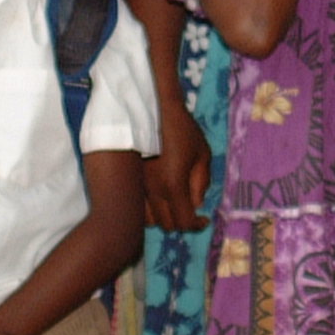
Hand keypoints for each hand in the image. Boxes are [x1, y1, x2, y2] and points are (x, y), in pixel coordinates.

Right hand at [145, 100, 211, 231]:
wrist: (149, 110)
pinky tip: (158, 200)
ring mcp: (138, 188)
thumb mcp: (201, 153)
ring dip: (164, 218)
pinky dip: (150, 211)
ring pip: (150, 221)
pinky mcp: (129, 182)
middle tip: (190, 210)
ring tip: (174, 205)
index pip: (184, 222)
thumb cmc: (181, 129)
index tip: (204, 219)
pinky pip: (138, 209)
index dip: (196, 225)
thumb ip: (201, 182)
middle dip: (182, 222)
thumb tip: (196, 204)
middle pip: (167, 225)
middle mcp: (153, 192)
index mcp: (173, 185)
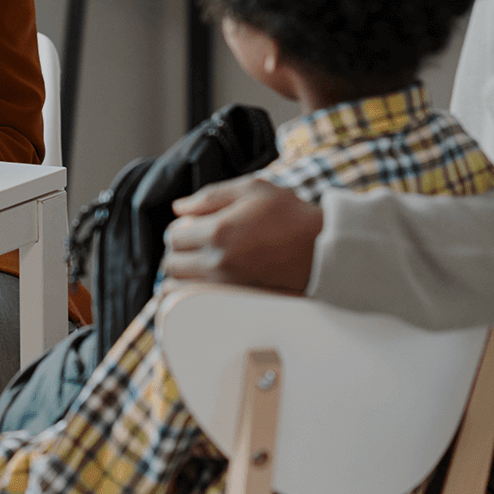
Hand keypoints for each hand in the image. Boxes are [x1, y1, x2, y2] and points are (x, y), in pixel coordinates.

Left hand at [163, 176, 322, 291]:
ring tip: (195, 266)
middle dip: (178, 253)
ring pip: (179, 288)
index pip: (173, 237)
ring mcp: (226, 286)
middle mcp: (217, 262)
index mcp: (218, 232)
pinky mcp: (236, 301)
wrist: (322, 249)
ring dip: (181, 275)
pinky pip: (197, 304)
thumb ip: (210, 196)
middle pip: (171, 264)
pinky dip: (191, 295)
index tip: (190, 228)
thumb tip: (179, 208)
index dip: (179, 230)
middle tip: (192, 247)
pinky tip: (200, 285)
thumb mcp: (252, 189)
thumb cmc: (290, 215)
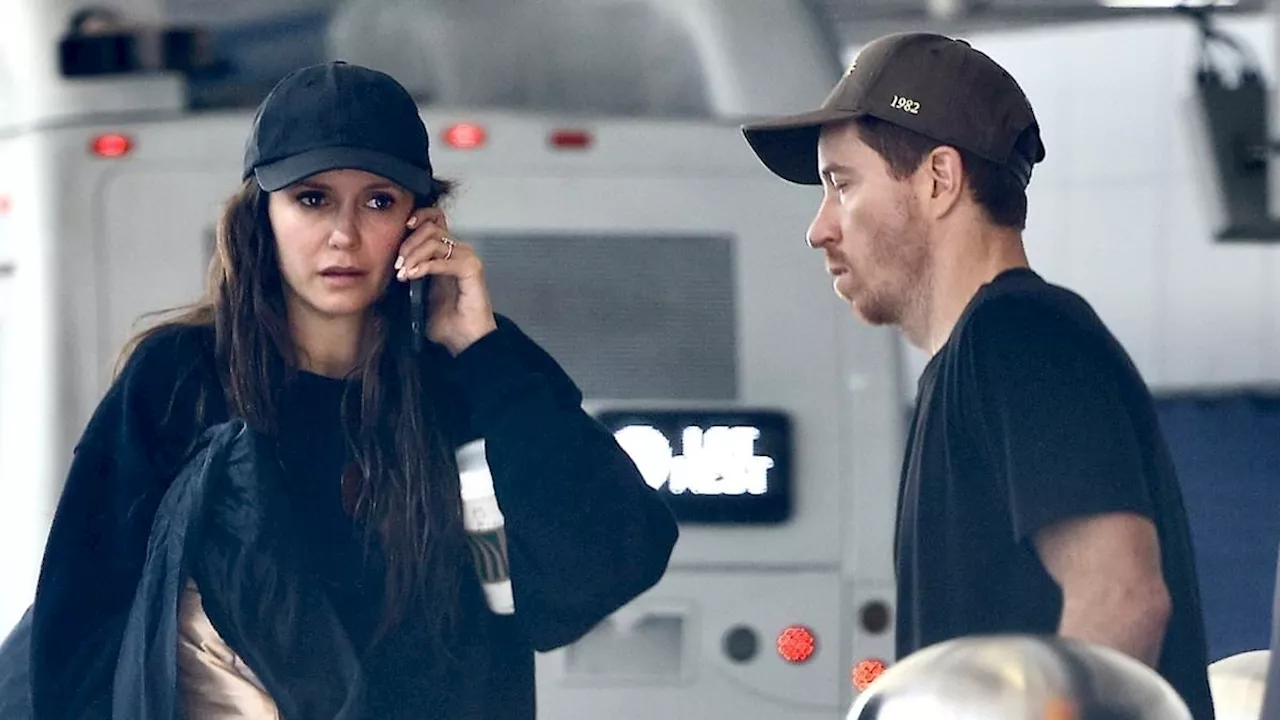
#####
What you will do — Return every line in the records that includes the string "middle".

Your response —
middle tip: (190, 210)
middle dip: (182, 222)
middle pip: (167, 225)
middle mcp: (153, 192)
middle dip: (178, 253)
middle mcp: (217, 262)
middle pip: (171, 264)
middle tip: (192, 247)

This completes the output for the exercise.